**Requirement:**
Your answer should consist of the lines in the data below that contain "deine".

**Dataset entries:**
────

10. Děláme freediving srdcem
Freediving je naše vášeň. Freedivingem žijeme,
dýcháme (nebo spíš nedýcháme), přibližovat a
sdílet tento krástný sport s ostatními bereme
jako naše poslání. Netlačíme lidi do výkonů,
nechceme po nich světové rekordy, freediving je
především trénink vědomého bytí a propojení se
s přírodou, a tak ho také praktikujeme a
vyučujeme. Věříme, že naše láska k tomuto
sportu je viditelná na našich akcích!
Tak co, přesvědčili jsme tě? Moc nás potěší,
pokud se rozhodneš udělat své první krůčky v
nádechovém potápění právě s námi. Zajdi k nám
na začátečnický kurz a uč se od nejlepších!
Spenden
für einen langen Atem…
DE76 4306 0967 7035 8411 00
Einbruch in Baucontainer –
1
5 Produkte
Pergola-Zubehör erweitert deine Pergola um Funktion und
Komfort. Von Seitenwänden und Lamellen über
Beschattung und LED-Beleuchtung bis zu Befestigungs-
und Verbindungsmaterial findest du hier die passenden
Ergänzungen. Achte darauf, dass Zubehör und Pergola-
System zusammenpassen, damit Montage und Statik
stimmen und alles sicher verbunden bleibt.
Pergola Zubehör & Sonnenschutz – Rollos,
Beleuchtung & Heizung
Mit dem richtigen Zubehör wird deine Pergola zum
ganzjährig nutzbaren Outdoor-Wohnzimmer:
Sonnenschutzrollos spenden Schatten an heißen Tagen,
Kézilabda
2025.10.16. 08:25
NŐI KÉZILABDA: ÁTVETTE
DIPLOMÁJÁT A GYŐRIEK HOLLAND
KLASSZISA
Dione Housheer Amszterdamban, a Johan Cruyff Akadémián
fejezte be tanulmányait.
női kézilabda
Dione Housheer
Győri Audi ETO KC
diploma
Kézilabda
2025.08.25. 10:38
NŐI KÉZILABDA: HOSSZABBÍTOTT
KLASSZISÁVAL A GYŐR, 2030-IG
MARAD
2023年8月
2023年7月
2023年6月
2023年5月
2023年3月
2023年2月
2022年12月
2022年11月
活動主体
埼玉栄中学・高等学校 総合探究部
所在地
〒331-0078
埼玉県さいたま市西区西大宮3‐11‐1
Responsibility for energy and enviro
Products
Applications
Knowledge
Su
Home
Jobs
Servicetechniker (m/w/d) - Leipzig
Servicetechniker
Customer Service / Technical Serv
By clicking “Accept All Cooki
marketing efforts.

────

**Expected answer:**
Pergola-Zubehör erweitert deine Pergola um Funktion und
Mit dem richtigen Zubehör wird deine Pergola zum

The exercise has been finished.